FRAGMENTOS DE DATOS.
☆ ☆ ☆ ☆
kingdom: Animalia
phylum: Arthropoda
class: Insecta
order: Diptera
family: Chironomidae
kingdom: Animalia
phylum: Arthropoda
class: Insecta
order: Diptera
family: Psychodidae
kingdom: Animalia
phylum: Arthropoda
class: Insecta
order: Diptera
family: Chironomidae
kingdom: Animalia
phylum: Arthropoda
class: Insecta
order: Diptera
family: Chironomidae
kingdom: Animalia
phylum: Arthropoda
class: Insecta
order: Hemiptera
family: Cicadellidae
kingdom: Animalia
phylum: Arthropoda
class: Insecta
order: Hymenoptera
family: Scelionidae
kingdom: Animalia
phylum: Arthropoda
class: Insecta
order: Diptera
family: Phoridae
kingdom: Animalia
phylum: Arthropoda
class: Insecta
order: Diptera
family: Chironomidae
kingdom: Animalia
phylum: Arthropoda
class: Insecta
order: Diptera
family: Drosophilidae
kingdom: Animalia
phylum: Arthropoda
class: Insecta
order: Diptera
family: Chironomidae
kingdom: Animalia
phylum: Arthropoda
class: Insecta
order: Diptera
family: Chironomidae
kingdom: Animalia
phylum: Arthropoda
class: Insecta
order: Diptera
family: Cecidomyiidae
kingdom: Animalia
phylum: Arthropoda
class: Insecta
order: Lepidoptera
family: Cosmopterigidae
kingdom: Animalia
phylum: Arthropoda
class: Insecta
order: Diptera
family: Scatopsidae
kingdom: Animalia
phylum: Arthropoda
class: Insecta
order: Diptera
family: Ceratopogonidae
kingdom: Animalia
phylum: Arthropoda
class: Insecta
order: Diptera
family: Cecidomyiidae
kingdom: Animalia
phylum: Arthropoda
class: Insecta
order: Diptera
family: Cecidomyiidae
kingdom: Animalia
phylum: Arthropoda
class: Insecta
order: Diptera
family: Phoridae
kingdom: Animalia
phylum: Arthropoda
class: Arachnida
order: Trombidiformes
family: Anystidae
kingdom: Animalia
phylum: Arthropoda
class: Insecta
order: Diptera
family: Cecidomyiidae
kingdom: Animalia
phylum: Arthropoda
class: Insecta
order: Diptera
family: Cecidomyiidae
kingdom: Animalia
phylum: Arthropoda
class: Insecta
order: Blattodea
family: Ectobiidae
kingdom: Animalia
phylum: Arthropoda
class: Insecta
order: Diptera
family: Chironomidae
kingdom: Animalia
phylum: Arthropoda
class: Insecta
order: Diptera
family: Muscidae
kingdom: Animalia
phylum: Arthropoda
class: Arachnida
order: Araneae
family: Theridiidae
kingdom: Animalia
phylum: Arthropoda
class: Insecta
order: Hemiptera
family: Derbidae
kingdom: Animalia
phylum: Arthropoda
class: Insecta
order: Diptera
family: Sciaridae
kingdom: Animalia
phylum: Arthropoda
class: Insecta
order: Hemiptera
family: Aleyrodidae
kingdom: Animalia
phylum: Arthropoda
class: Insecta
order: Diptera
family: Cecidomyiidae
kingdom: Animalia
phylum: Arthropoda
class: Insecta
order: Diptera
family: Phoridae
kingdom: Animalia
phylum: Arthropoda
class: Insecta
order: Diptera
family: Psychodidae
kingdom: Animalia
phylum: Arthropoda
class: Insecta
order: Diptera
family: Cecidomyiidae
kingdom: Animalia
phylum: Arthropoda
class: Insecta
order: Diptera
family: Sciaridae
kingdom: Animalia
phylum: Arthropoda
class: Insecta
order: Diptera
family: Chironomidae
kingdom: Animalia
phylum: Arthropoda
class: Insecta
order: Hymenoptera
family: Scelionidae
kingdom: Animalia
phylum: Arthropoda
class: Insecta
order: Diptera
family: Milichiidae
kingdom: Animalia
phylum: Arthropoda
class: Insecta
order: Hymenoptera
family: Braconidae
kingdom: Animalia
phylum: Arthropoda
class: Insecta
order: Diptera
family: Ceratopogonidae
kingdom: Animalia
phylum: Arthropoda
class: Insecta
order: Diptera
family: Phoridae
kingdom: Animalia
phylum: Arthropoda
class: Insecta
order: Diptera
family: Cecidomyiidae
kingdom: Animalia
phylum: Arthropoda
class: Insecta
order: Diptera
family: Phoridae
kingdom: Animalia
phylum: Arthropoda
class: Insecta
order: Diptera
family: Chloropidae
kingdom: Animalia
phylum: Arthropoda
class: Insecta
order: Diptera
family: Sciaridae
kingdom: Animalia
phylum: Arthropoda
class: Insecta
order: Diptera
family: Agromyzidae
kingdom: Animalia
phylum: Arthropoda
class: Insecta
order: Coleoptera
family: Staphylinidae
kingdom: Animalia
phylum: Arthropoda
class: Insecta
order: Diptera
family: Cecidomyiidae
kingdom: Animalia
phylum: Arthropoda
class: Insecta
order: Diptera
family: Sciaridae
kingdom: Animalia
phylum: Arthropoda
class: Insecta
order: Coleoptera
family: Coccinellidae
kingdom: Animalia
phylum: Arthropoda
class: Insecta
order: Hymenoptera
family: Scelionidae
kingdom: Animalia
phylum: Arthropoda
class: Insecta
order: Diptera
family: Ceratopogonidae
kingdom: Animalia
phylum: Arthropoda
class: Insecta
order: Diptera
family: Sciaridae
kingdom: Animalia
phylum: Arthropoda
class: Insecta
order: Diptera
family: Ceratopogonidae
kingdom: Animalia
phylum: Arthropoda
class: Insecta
☆ ☆ ☆ ☆
PROBLEMA PLANTEADO. Vuelve a escribir todas estas líneas sustituyendo "order" por "orden" cada vez que aparezca, sin modificar nada más.

RESULTADO.
kingdom: Animalia
phylum: Arthropoda
class: Insecta
orden: Diptera
family: Chironomidae
kingdom: Animalia
phylum: Arthropoda
class: Insecta
orden: Diptera
family: Psychodidae
kingdom: Animalia
phylum: Arthropoda
class: Insecta
orden: Diptera
family: Chironomidae
kingdom: Animalia
phylum: Arthropoda
class: Insecta
orden: Diptera
family: Chironomidae
kingdom: Animalia
phylum: Arthropoda
class: Insecta
orden: Hemiptera
family: Cicadellidae
kingdom: Animalia
phylum: Arthropoda
class: Insecta
orden: Hymenoptera
family: Scelionidae
kingdom: Animalia
phylum: Arthropoda
class: Insecta
orden: Diptera
family: Phoridae
kingdom: Animalia
phylum: Arthropoda
class: Insecta
orden: Diptera
family: Chironomidae
kingdom: Animalia
phylum: Arthropoda
class: Insecta
orden: Diptera
family: Drosophilidae
kingdom: Animalia
phylum: Arthropoda
class: Insecta
orden: Diptera
family: Chironomidae
kingdom: Animalia
phylum: Arthropoda
class: Insecta
orden: Diptera
family: Chironomidae
kingdom: Animalia
phylum: Arthropoda
class: Insecta
orden: Diptera
family: Cecidomyiidae
kingdom: Animalia
phylum: Arthropoda
class: Insecta
orden: Lepidoptera
family: Cosmopterigidae
kingdom: Animalia
phylum: Arthropoda
class: Insecta
orden: Diptera
family: Scatopsidae
kingdom: Animalia
phylum: Arthropoda
class: Insecta
orden: Diptera
family: Ceratopogonidae
kingdom: Animalia
phylum: Arthropoda
class: Insecta
orden: Diptera
family: Cecidomyiidae
kingdom: Animalia
phylum: Arthropoda
class: Insecta
orden: Diptera
family: Cecidomyiidae
kingdom: Animalia
phylum: Arthropoda
class: Insecta
orden: Diptera
family: Phoridae
kingdom: Animalia
phylum: Arthropoda
class: Arachnida
orden: Trombidiformes
family: Anystidae
kingdom: Animalia
phylum: Arthropoda
class: Insecta
orden: Diptera
family: Cecidomyiidae
kingdom: Animalia
phylum: Arthropoda
class: Insecta
orden: Diptera
family: Cecidomyiidae
kingdom: Animalia
phylum: Arthropoda
class: Insecta
orden: Blattodea
family: Ectobiidae
kingdom: Animalia
phylum: Arthropoda
class: Insecta
orden: Diptera
family: Chironomidae
kingdom: Animalia
phylum: Arthropoda
class: Insecta
orden: Diptera
family: Muscidae
kingdom: Animalia
phylum: Arthropoda
class: Arachnida
orden: Araneae
family: Theridiidae
kingdom: Animalia
phylum: Arthropoda
class: Insecta
orden: Hemiptera
family: Derbidae
kingdom: Animalia
phylum: Arthropoda
class: Insecta
orden: Diptera
family: Sciaridae
kingdom: Animalia
phylum: Arthropoda
class: Insecta
orden: Hemiptera
family: Aleyrodidae
kingdom: Animalia
phylum: Arthropoda
class: Insecta
orden: Diptera
family: Cecidomyiidae
kingdom: Animalia
phylum: Arthropoda
class: Insecta
orden: Diptera
family: Phoridae
kingdom: Animalia
phylum: Arthropoda
class: Insecta
orden: Diptera
family: Psychodidae
kingdom: Animalia
phylum: Arthropoda
class: Insecta
orden: Diptera
family: Cecidomyiidae
kingdom: Animalia
phylum: Arthropoda
class: Insecta
orden: Diptera
family: Sciaridae
kingdom: Animalia
phylum: Arthropoda
class: Insecta
orden: Diptera
family: Chironomidae
kingdom: Animalia
phylum: Arthropoda
class: Insecta
orden: Hymenoptera
family: Scelionidae
kingdom: Animalia
phylum: Arthropoda
class: Insecta
orden: Diptera
family: Milichiidae
kingdom: Animalia
phylum: Arthropoda
class: Insecta
orden: Hymenoptera
family: Braconidae
kingdom: Animalia
phylum: Arthropoda
class: Insecta
orden: Diptera
family: Ceratopogonidae
kingdom: Animalia
phylum: Arthropoda
class: Insecta
orden: Diptera
family: Phoridae
kingdom: Animalia
phylum: Arthropoda
class: Insecta
orden: Diptera
family: Cecidomyiidae
kingdom: Animalia
phylum: Arthropoda
class: Insecta
orden: Diptera
family: Phoridae
kingdom: Animalia
phylum: Arthropoda
class: Insecta
orden: Diptera
family: Chloropidae
kingdom: Animalia
phylum: Arthropoda
class: Insecta
orden: Diptera
family: Sciaridae
kingdom: Animalia
phylum: Arthropoda
class: Insecta
orden: Diptera
family: Agromyzidae
kingdom: Animalia
phylum: Arthropoda
class: Insecta
orden: Coleoptera
family: Staphylinidae
kingdom: Animalia
phylum: Arthropoda
class: Insecta
orden: Diptera
family: Cecidomyiidae
kingdom: Animalia
phylum: Arthropoda
class: Insecta
orden: Diptera
family: Sciaridae
kingdom: Animalia
phylum: Arthropoda
class: Insecta
orden: Coleoptera
family: Coccinellidae
kingdom: Animalia
phylum: Arthropoda
class: Insecta
orden: Hymenoptera
family: Scelionidae
kingdom: Animalia
phylum: Arthropoda
class: Insecta
orden: Diptera
family: Ceratopogonidae
kingdom: Animalia
phylum: Arthropoda
class: Insecta
orden: Diptera
family: Sciaridae
kingdom: Animalia
phylum: Arthropoda
class: Insecta
orden: Diptera
family: Ceratopogonidae
kingdom: Animalia
phylum: Arthropoda
class: Insecta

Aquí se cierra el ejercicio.